GitHub releases blueprint for budding open source program offices
GitHub has published its own internal guides and tools on how to go about setting up an open source program office (OSPO).
The new GitHub-OSPO repository on GitHub (where else?) is aimed at businesses in the first year of setting up their inaugural OSPO, and includes everything from policies covering contributor license agreements (CLA) to guides on archiving repositories. It's basically all about helping small-scale open source projects evolve into something more substantial and organized.
The rise of the OSPO
Open source software intersects with just about every facet of the modern technology stack, from cloud computing and databases to servers and supercomputers. Many companies also elect to open source their own internal projects to foster industry buy-in and community engagement. But companies looking to keep on top of all their open source componentry, compliance, security and licensing obligations will soon realize the immense challenges they face. And this is why the OSPO is emerging as a staple part of the modern corporation, formalizing what might previously have been a loose collective of employees spanning myriad departments and roles.

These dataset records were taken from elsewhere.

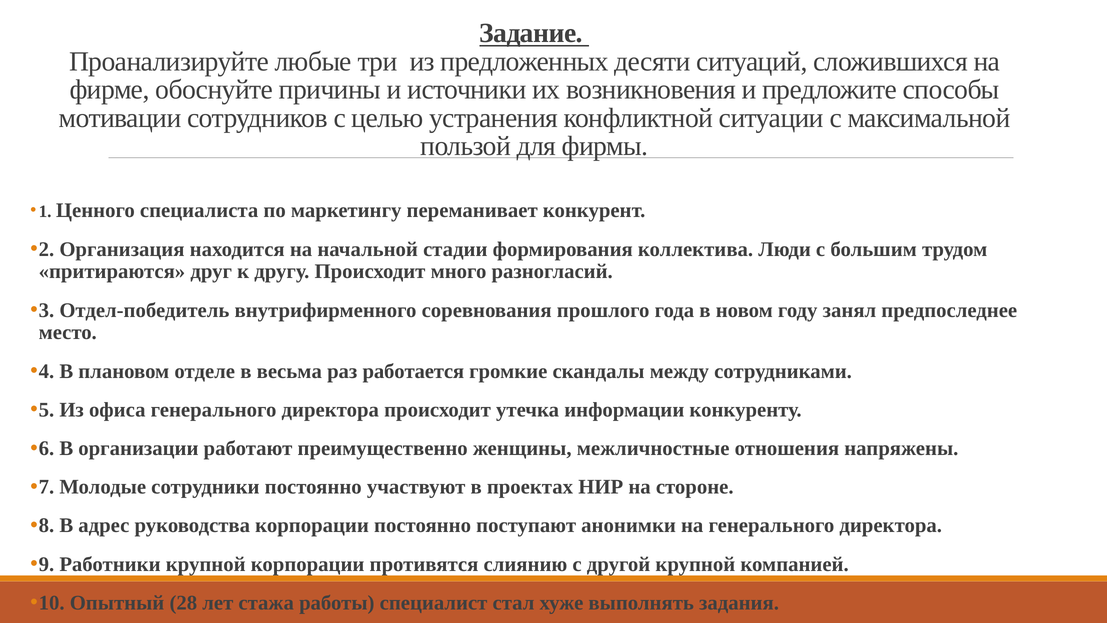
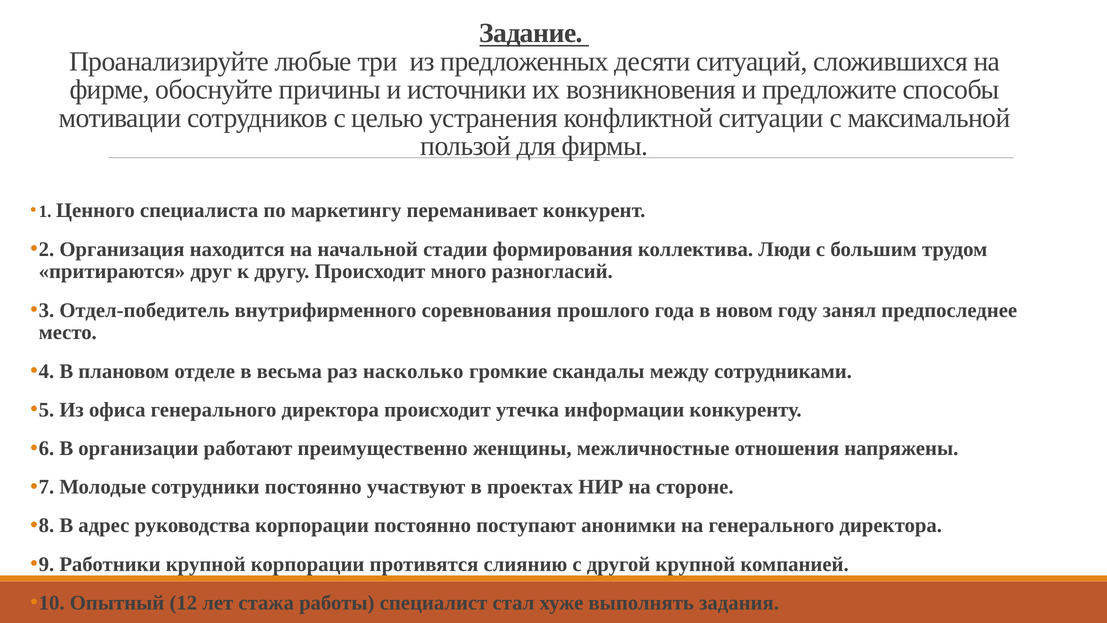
работается: работается -> насколько
28: 28 -> 12
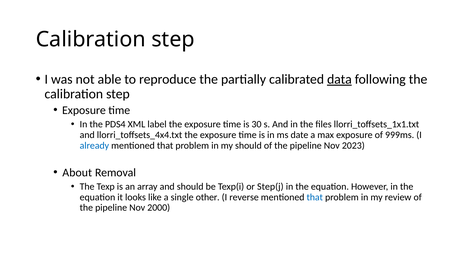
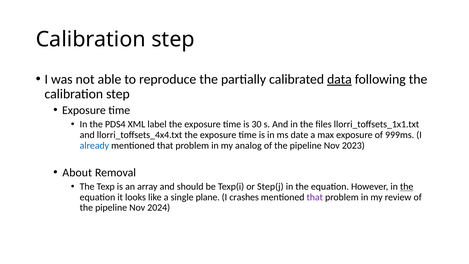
my should: should -> analog
the at (407, 186) underline: none -> present
other: other -> plane
reverse: reverse -> crashes
that at (315, 197) colour: blue -> purple
2000: 2000 -> 2024
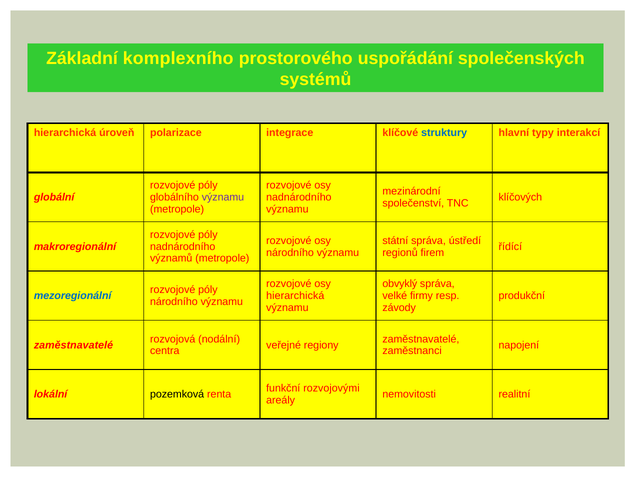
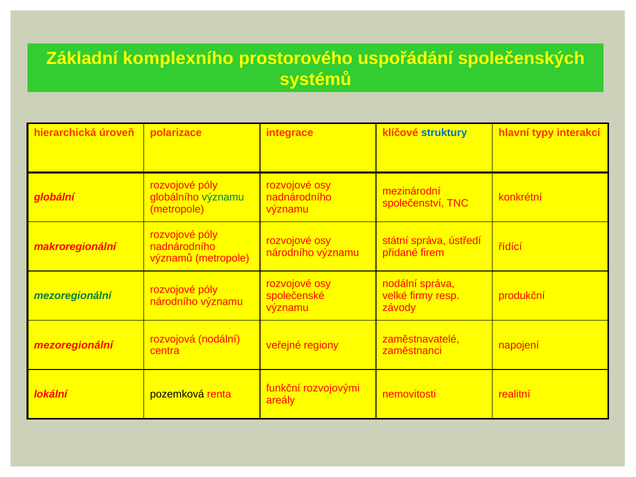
významu at (223, 197) colour: purple -> green
klíčových: klíčových -> konkrétní
regionů: regionů -> přidané
obvyklý at (400, 284): obvyklý -> nodální
mezoregionální at (73, 296) colour: blue -> green
hierarchická at (295, 296): hierarchická -> společenské
zaměstnavatelé at (73, 345): zaměstnavatelé -> mezoregionální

While most of the big giants like Microsoft and Spotify have dedicated OSPOs, we've seen a surge in all manner of organizations following suit. Just last month, the Dutch Government revealed it was setting up an OSPO, following the World Health Organization's (WHO) OSPO launch last year. Goldman Sachs, meanwhile, opened its OSPO back in 2021.
Moreover, the U.S. Securing Open Source Software Act, proposed legislation that emerged in the wake of the critical Log4Shell security flaw, focuses on ways to improve the security of open source software in government systems -- this includes provisions for vulnerability detection / disclosure, SBOMs (software bill of materials) and setting up an OSPO within federal agencies.
According to GitHub's recent Octoverse report, 30% of Fortune 100 companies have an OSPO in place. And this surge in OSPO interest is essentially what GitHub is looking to support by releasing its own internal policies and tools as a blueprint for others to follow.